REQUEST →
Instruction for the data below: set down exactly the lines from the line with "line: (329, 182)" to the line with "line: (446, 942) -> (571, 971), added", inclusive, and no others.
────────────────────
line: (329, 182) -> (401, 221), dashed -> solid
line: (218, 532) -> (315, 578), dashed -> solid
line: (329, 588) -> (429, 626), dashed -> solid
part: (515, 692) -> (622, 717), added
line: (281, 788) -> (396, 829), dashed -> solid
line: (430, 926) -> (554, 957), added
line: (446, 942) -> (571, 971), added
────────────────────
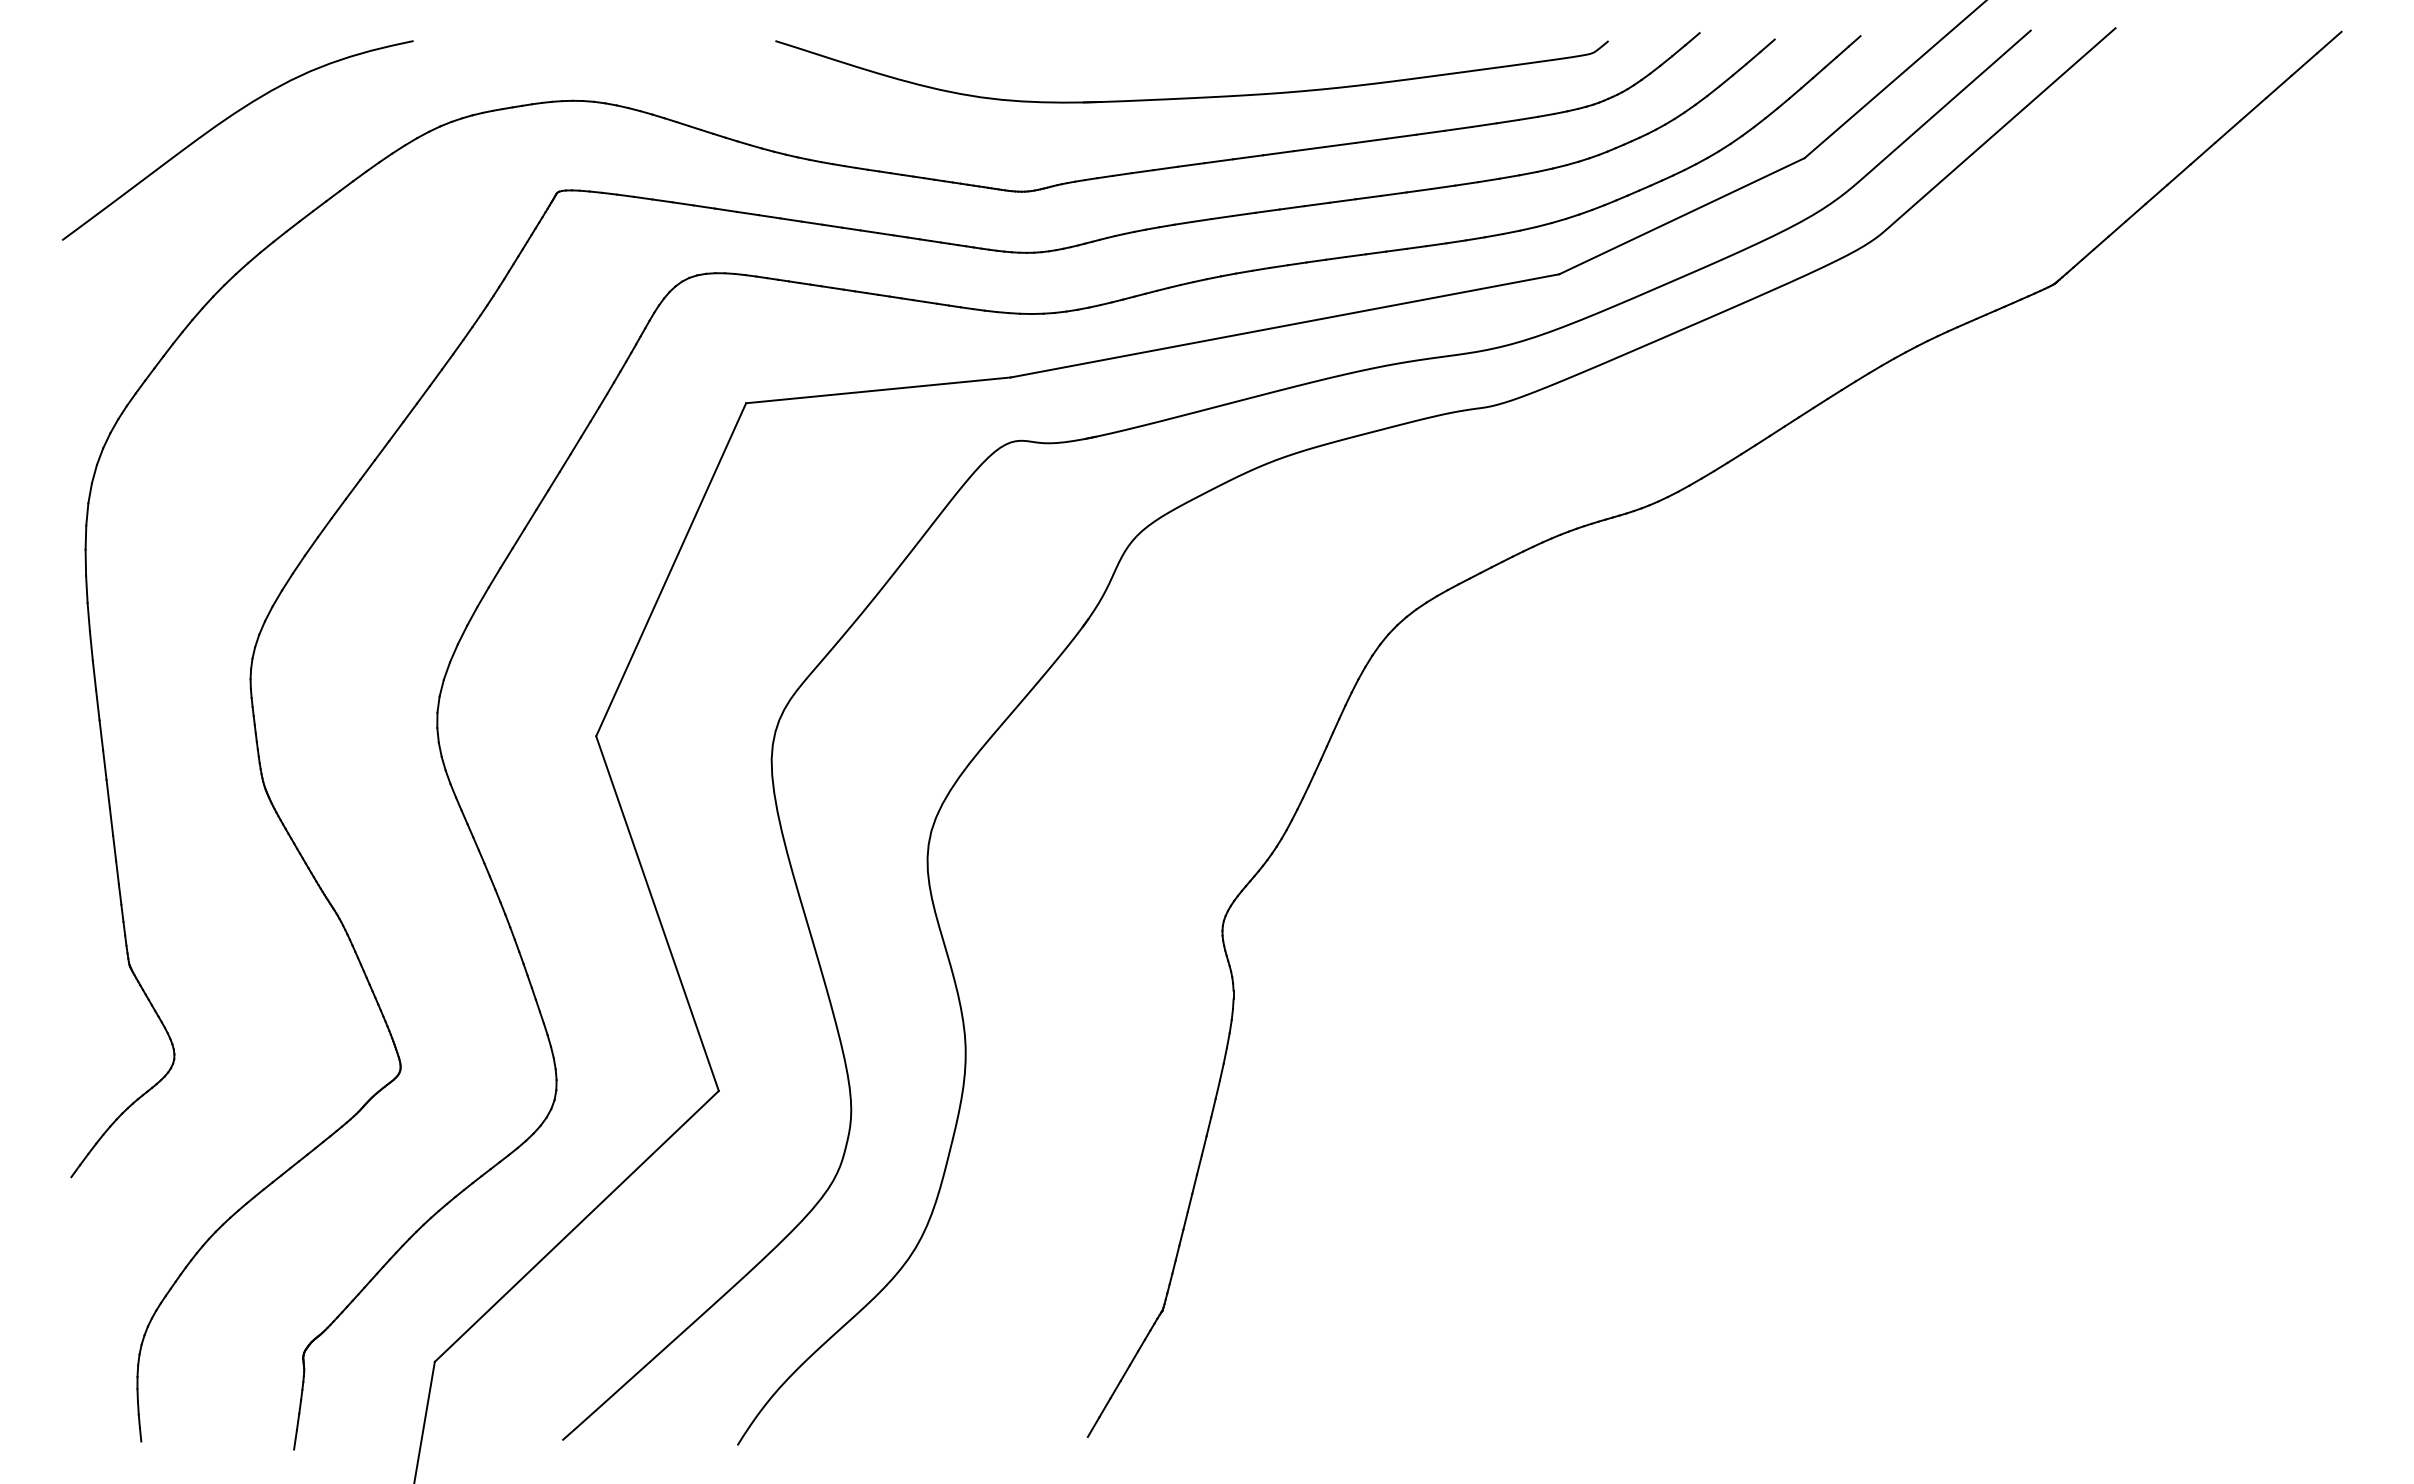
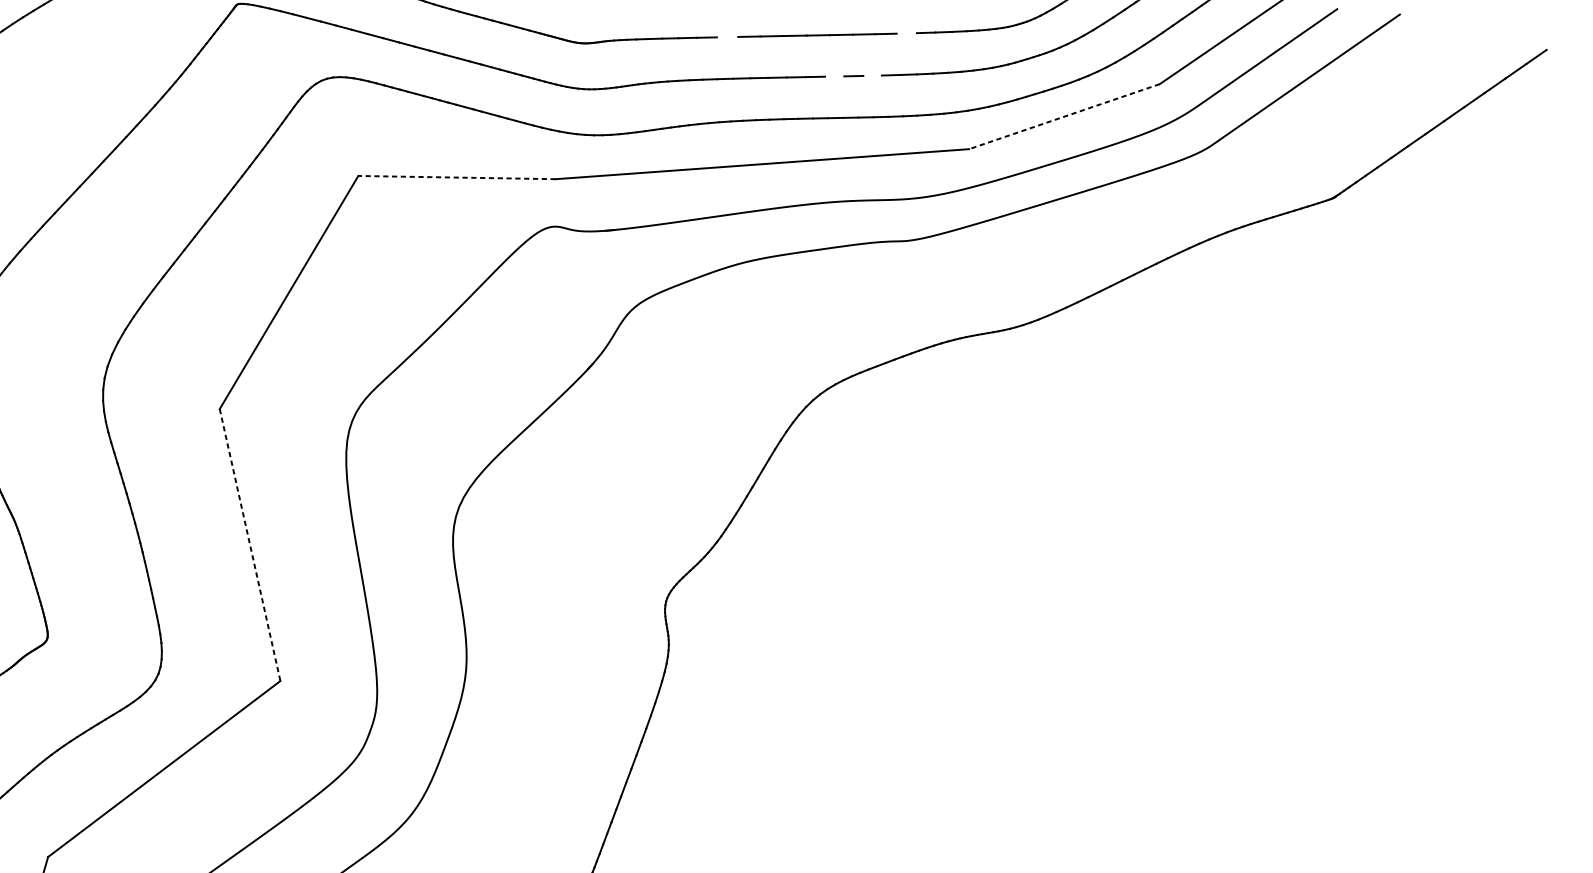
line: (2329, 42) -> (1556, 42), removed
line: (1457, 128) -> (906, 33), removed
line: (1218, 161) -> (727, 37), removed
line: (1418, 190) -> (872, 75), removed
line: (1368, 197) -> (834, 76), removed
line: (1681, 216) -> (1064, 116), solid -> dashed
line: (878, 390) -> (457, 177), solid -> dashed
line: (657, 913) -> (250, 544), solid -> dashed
────────────────────
EXERCISE RESPONSE →
line: (329, 182) -> (401, 221), dashed -> solid
line: (218, 532) -> (315, 578), dashed -> solid
line: (329, 588) -> (429, 626), dashed -> solid
part: (515, 692) -> (622, 717), added
line: (281, 788) -> (396, 829), dashed -> solid
line: (430, 926) -> (554, 957), added
line: (446, 942) -> (571, 971), added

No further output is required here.